The Mudcat Café TM
Thread #41161   Message #2088434
Posted By: GUEST,Jim Carroll
27-Jun-07 - 02:58 PM
Thread Name: Which Irish Troubles Songs are Offensive
Subject: RE: Which Irish Troubles Songs are Offensive
Back to the songs,
As far as our work was concerned, it was sometimes difficult to remember that some of the singers we were recording in West Clare were singing about incidents that had taken place in their lifetimes. A number of them would have been in their twenties at the time that the burning and looting of Miltown Malbay, Lahinch and Ennistymon by the Black and Tans took place. This included the murder of several townspeople. Several people we knew witnessed the incident on St. John's Eve when the locals of Miltown were machine-gunned by 'Tans' when they lit the traditional bonfire in the main street. We recorded a singer who knew Micho MacNamara (of Mac and Shanahan fame) who was arrested, tortured and beaten to death by Black and Tans along with his neighbour Michael Shanahan.
We recorded the story from a man who told us of how he was stopped, and searched by two 'Tans' in Miltown, and when they failed to find anything incriminating, they released him. As he was walking away they shot him, wounding him in the side of the head - he still had the scar.
The elderly lady who ran the bar in Kilshanny where we recorded a storyteller, was a nurse in Dublin in 1916 and a witness to the Easter Week Uprising.
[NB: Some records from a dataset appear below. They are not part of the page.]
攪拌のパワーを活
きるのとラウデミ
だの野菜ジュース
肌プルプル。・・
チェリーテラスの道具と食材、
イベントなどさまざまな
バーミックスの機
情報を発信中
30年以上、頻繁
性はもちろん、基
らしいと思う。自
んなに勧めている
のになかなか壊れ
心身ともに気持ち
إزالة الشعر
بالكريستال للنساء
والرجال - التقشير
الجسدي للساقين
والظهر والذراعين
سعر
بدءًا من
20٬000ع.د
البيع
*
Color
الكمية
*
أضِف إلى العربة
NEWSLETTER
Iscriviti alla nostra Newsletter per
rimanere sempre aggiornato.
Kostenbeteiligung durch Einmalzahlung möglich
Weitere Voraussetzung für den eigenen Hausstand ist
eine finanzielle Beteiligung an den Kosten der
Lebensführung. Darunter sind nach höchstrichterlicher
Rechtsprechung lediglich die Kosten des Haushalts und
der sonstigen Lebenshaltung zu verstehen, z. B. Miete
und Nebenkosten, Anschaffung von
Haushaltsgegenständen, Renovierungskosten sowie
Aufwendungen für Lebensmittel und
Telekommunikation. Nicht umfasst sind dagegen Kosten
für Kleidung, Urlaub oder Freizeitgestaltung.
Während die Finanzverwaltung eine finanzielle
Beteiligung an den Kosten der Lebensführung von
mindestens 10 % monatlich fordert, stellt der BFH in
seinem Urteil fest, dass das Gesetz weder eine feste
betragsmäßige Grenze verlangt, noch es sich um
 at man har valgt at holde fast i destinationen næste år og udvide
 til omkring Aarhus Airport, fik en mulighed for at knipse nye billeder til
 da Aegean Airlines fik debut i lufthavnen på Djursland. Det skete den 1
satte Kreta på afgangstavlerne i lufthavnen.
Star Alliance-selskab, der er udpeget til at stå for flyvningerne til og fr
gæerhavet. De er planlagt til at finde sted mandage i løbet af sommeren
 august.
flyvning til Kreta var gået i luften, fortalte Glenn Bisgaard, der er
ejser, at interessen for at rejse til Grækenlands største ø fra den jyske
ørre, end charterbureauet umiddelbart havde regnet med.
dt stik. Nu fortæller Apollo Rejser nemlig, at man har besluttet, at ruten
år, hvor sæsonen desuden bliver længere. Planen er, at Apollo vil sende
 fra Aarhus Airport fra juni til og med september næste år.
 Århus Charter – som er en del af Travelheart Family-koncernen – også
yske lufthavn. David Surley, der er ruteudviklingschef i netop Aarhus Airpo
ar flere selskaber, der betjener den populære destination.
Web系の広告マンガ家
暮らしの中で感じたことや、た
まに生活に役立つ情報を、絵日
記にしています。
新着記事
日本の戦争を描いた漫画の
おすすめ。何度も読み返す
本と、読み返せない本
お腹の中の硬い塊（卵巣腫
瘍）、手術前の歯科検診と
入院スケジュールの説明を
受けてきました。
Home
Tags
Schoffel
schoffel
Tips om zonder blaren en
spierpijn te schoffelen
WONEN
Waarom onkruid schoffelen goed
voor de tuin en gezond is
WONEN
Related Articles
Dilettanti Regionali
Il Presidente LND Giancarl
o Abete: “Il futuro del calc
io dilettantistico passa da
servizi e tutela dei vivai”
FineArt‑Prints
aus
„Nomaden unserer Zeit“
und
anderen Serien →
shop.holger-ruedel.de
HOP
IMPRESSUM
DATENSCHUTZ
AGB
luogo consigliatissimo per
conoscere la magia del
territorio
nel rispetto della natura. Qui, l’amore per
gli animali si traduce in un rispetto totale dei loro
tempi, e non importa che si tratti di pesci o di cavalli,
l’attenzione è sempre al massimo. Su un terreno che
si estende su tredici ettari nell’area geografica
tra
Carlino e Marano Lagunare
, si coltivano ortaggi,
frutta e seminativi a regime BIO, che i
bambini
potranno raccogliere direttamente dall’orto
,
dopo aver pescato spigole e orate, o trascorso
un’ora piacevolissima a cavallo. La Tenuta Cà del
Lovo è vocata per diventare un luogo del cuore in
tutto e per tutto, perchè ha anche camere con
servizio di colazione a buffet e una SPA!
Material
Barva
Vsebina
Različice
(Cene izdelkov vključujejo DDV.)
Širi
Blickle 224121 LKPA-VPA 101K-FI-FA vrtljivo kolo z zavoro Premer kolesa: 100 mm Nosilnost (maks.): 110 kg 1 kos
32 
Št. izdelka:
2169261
It is often quite easy to mistake passion in singing (a commodity found in abundance in traditional singers, but alas, very rare in revival singers) with vindictiveness.
We met a fine example of this when we were recording two elderly brothers in North Clare. To put it in context, this was the time when Catholics refrained from eating meat on a Friday.
We had been welcomed into their home, sung to, fed and watered (or whiskyed) by them, and were preparing to leave when one of them sang us a lovely version of The Manchester Martyrs (which we had not come across before).
At the end of the song he launched into a diatribe about the English; how, when you saluted them on the road, they didn't salute back - he finished off by declaring "They'd eat a horse on a Friday!"
He than sat down and insisted we had another glass of whisky - which, of course, we did.